Data section:
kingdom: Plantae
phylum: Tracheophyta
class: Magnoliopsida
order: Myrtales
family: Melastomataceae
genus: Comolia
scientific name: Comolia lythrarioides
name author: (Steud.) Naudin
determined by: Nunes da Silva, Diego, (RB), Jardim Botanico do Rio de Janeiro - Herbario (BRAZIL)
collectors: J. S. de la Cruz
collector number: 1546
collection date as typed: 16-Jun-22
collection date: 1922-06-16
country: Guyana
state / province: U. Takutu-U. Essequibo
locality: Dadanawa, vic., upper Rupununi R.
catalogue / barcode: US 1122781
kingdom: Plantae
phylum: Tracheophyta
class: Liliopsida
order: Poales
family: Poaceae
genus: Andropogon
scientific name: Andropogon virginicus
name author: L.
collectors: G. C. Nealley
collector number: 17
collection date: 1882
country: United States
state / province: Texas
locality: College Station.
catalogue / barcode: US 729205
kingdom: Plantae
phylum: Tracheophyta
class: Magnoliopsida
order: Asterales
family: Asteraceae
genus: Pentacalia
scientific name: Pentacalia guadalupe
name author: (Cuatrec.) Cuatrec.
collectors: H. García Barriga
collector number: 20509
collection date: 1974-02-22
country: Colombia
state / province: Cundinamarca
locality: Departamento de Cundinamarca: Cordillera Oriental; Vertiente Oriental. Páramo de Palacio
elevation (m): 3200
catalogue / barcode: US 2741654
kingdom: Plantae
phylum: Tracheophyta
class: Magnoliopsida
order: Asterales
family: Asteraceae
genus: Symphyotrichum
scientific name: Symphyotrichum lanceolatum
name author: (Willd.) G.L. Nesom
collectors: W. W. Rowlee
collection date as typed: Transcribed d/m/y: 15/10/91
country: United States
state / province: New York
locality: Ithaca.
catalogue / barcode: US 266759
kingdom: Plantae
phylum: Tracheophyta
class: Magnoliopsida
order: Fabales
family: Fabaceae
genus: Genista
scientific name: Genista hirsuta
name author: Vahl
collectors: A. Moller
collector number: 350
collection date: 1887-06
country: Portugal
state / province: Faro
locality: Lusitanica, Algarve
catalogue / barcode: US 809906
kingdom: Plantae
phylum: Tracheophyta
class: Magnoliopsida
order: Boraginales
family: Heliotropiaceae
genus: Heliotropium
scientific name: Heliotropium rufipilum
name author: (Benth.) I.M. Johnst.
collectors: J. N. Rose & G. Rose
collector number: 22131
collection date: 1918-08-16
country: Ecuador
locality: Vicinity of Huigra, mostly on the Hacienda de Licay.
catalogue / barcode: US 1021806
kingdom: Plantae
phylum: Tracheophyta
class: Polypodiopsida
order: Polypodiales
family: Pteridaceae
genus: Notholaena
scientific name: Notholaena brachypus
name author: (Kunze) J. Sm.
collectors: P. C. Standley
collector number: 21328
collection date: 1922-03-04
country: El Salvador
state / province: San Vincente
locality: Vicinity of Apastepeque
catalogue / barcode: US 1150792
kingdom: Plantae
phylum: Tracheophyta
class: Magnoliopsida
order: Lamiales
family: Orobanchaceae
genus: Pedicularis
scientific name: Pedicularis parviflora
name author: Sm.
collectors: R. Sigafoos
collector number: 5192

Stated problem: Format every line of all the records above as a Markdown table with the columns Row and Line, giving each line a row number and leaving out blank lines.

Response for this exercise:
| Row | Line |
|---|---|
| 1 | kingdom: Plantae |
| 2 | phylum: Tracheophyta |
| 3 | class: Magnoliopsida |
| 4 | order: Myrtales |
| 5 | family: Melastomataceae |
| 6 | genus: Comolia |
| 7 | scientific name: Comolia lythrarioides |
| 8 | name author: (Steud.) Naudin |
| 9 | determined by: Nunes da Silva, Diego, (RB), Jardim Botanico do Rio de Janeiro - Herbario (BRAZIL) |
| 10 | collectors: J. S. de la Cruz |
| 11 | collector number: 1546 |
| 12 | collection date as typed: 16-Jun-22 |
| 13 | collection date: 1922-06-16 |
| 14 | country: Guyana |
| 15 | state / province: U. Takutu-U. Essequibo |
| 16 | locality: Dadanawa, vic., upper Rupununi R. |
| 17 | catalogue / barcode: US 1122781 |
| 18 | kingdom: Plantae |
| 19 | phylum: Tracheophyta |
| 20 | class: Liliopsida |
| 21 | order: Poales |
| 22 | family: Poaceae |
| 23 | genus: Andropogon |
| 24 | scientific name: Andropogon virginicus |
| 25 | name author: L. |
| 26 | collectors: G. C. Nealley |
| 27 | collector number: 17 |
| 28 | collection date: 1882 |
| 29 | country: United States |
| 30 | state / province: Texas |
| 31 | locality: College Station. |
| 32 | catalogue / barcode: US 729205 |
| 33 | kingdom: Plantae |
| 34 | phylum: Tracheophyta |
| 35 | class: Magnoliopsida |
| 36 | order: Asterales |
| 37 | family: Asteraceae |
| 38 | genus: Pentacalia |
| 39 | scientific name: Pentacalia guadalupe |
| 40 | name author: (Cuatrec.) Cuatrec. |
| 41 | collectors: H. García Barriga |
| 42 | collector number: 20509 |
| 43 | collection date: 1974-02-22 |
| 44 | country: Colombia |
| 45 | state / province: Cundinamarca |
| 46 | locality: Departamento de Cundinamarca: Cordillera Oriental; Vertiente Oriental. Páramo de Palacio |
| 47 | elevation (m): 3200 |
| 48 | catalogue / barcode: US 2741654 |
| 49 | kingdom: Plantae |
| 50 | phylum: Tracheophyta |
| 51 | class: Magnoliopsida |
| 52 | order: Asterales |
| 53 | family: Asteraceae |
| 54 | genus: Symphyotrichum |
| 55 | scientific name: Symphyotrichum lanceolatum |
| 56 | name author: (Willd.) G.L. Nesom |
| 57 | collectors: W. W. Rowlee |
| 58 | collection date as typed: Transcribed d/m/y: 15/10/91 |
| 59 | country: United States |
| 60 | state / province: New York |
| 61 | locality: Ithaca. |
| 62 | catalogue / barcode: US 266759 |
| 63 | kingdom: Plantae |
| 64 | phylum: Tracheophyta |
| 65 | class: Magnoliopsida |
| 66 | order: Fabales |
| 67 | family: Fabaceae |
| 68 | genus: Genista |
| 69 | scientific name: Genista hirsuta |
| 70 | name author: Vahl |
| 71 | collectors: A. Moller |
| 72 | collector number: 350 |
| 73 | collection date: 1887-06 |
| 74 | country: Portugal |
| 75 | state / province: Faro |
| 76 | locality: Lusitanica, Algarve |
| 77 | catalogue / barcode: US 809906 |
| 78 | kingdom: Plantae |
| 79 | phylum: Tracheophyta |
| 80 | class: Magnoliopsida |
| 81 | order: Boraginales |
| 82 | family: Heliotropiaceae |
| 83 | genus: Heliotropium |
| 84 | scientific name: Heliotropium rufipilum |
| 85 | name author: (Benth.) I.M. Johnst. |
| 86 | collectors: J. N. Rose & G. Rose |
| 87 | collector number: 22131 |
| 88 | collection date: 1918-08-16 |
| 89 | country: Ecuador |
| 90 | locality: Vicinity of Huigra, mostly on the Hacienda de Licay. |
| 91 | catalogue / barcode: US 1021806 |
| 92 | kingdom: Plantae |
| 93 | phylum: Tracheophyta |
| 94 | class: Polypodiopsida |
| 95 | order: Polypodiales |
| 96 | family: Pteridaceae |
| 97 | genus: Notholaena |
| 98 | scientific name: Notholaena brachypus |
| 99 | name author: (Kunze) J. Sm. |
| 100 | collectors: P. C. Standley |
| 101 | collector number: 21328 |
| 102 | collection date: 1922-03-04 |
| 103 | country: El Salvador |
| 104 | state / province: San Vincente |
| 105 | locality: Vicinity of Apastepeque |
| 106 | catalogue / barcode: US 1150792 |
| 107 | kingdom: Plantae |
| 108 | phylum: Tracheophyta |
| 109 | class: Magnoliopsida |
| 110 | order: Lamiales |
| 111 | family: Orobanchaceae |
| 112 | genus: Pedicularis |
| 113 | scientific name: Pedicularis parviflora |
| 114 | name author: Sm. |
| 115 | collectors: R. Sigafoos |
| 116 | collector number: 5192 |